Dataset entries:
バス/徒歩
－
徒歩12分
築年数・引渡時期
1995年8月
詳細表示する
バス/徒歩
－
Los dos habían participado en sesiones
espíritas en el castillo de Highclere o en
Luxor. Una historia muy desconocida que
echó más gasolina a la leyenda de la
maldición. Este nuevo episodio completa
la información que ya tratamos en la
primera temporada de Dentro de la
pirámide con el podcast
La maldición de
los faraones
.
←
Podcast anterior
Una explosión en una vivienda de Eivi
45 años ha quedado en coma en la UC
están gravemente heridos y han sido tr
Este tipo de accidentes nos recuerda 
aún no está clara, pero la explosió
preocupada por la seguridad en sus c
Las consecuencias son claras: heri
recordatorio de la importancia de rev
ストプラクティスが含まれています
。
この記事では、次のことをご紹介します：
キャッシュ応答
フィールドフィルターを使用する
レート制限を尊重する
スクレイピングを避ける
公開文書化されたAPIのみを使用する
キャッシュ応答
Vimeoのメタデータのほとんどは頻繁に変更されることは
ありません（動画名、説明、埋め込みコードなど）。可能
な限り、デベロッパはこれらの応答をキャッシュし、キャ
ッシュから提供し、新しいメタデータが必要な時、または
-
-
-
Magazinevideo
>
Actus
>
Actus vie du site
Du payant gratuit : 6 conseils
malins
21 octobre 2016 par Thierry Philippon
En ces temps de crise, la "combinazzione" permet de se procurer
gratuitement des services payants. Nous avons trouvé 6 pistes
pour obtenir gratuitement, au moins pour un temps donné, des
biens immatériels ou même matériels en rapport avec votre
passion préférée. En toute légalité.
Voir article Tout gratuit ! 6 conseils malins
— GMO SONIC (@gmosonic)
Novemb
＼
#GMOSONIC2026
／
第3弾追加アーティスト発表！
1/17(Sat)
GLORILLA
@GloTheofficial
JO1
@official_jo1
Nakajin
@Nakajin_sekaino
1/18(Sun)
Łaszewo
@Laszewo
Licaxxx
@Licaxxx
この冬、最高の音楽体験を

• Task details
Wherever the word "Este" turns up in a line of the entries above, copy that line.

• Result below
maldición. Este nuevo episodio completa
Este tipo de accidentes nos recuerda 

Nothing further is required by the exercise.